I was at my wit’s end trying to figure out how I was going to get my cabinets to latch shut. My overhead cabinets don’t have any catches, so they couldn’t serve as inspiration. I checked the dressing room and kitchen cabinets and, lo and behold, I found a discrepancy. One of the original closures broke and was replaced by something else. I knew this something else would have to work for my new cabinets, too. So, off I went to Home Depot with a picture and I actually found the same thing!

Super cheap, too, less than a buck fifty each!

I installed them in all my new cabinets except the over fridge one. The side of the cabinet isn’t thick enough for one of these, so I’ll have to add a spacer. *sighs*

Here’s how they look in that cabinet over the drawer.

(Yes, there is something in there now, pillows. They won’t be staying there long; I just want space to manoeuvre in the study.)

I will get around to putting the pulls on one day; I’m just nervous about making holes in my pretty doors. 🙂

Cutting Corners

I bought an 8′ long section of trim so that I could make some practice cuts and get an idea of how much it would cost to do the whole rig.

My dad used to love cutting trim, it was like a puzzle for him. The first time I attempted to cut the stuff I was on the phone for ages with him getting tips. We thought the same way and he could verbally explain things to me better than I could understand with a diagram. I wish dad could have been available for a consult today!

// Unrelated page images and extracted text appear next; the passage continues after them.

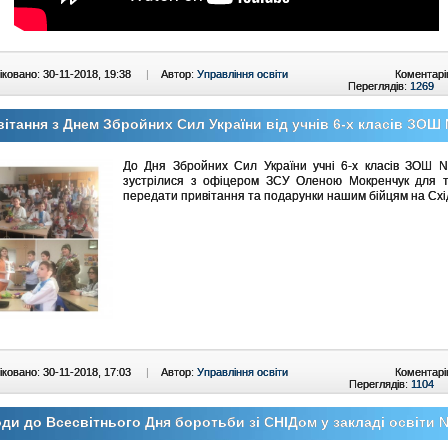
ковано: 30-11-2018, 19:38
|
Автор:
Управління освіти
Коментарі
Переглядів:
1269
ітання з Днем Збройних Сил України від учнів 6-х класів ЗОШ
До Дня Збройних Сил України учні 6-х класів ЗОШ N
зустрілися з офіцером ЗСУ Оленою Мокренчук для т
передати привітання та подарунки нашим бійцям на Схі
ковано: 30-11-2018, 17:03
|
Автор:
Управління освіти
Коментарі
Переглядів:
1104
ди до Всесвітнього Дня боротьби зі СНІДом у закладі освіти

I decided to do the bit around the sink to the kitchen-side cabinet edge. First step, make sure the gap between the wall and the floor isn’t more than three quarters of an inch, the width of the trim:

Okay, slight problem. From the edge of the vertical trim to the flooring is three quarters of an inch, but from the wall to the flooring is a full inch.

A couple of minutes later:

yay for scraps!

I then tried to take measurements and got super daunted. I decided to start from the opposite end of the project, where I would have a flat edge.

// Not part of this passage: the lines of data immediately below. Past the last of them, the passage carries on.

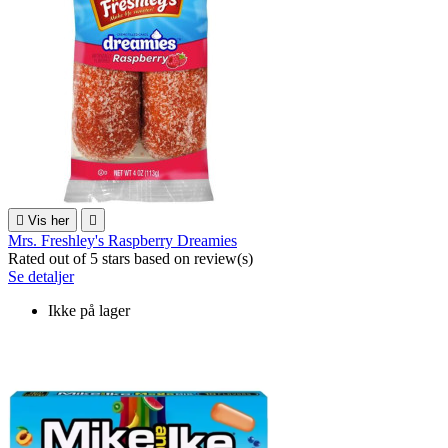

Vis her

Mrs. Freshley's Raspberry Dreamies
Rated
out of 5 stars based on
review(s)
Se detaljer
Ikke på lager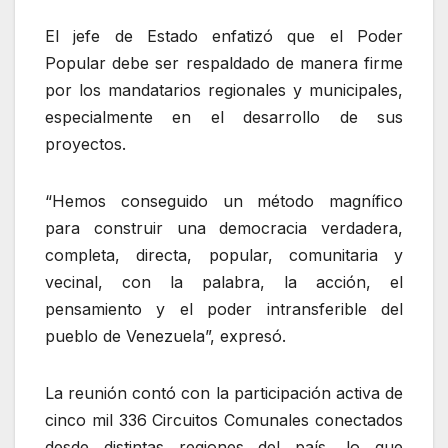
El jefe de Estado enfatizó que el Poder
Popular debe ser respaldado de manera firme
por los mandatarios regionales y municipales,
especialmente en el desarrollo de sus
proyectos.
“Hemos conseguido un método magnífico
para construir una democracia verdadera,
completa, directa, popular, comunitaria y
vecinal, con la palabra, la acción, el
pensamiento y el poder intransferible del
pueblo de Venezuela”, expresó.
La reunión contó con la participación activa de
cinco mil 336 Circuitos Comunales conectados
desde distintas regiones del país, lo que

A half hour and three feet of trim later I got this far:

Fourteen and seven eights inches of trim in, eighty billion to go. At this rate, trim is going to cost me several thousand dollars and take a couple of years to install. 😀

I’m only jesting. One of dad’s tricks was to cut four scraps of pieces with the four cuts I would need and to use that to line up the saw and trim. It’s an excellent tip that works. I just had a lot of wastage and lack of progress since I had to learn a new saw. I’ll continue with the trim next weekend.

3 thoughts on “Comfort, Closure, and Cutting Corners

  1. Pingback: Tweets that mention Comfort, Closure, and Cutting Corners | -- Topsy.com

  2. There is an electric brad nailer in the bin that makes trim work much easier. Saves fingers… That is, if you decide to do any more trim work right now.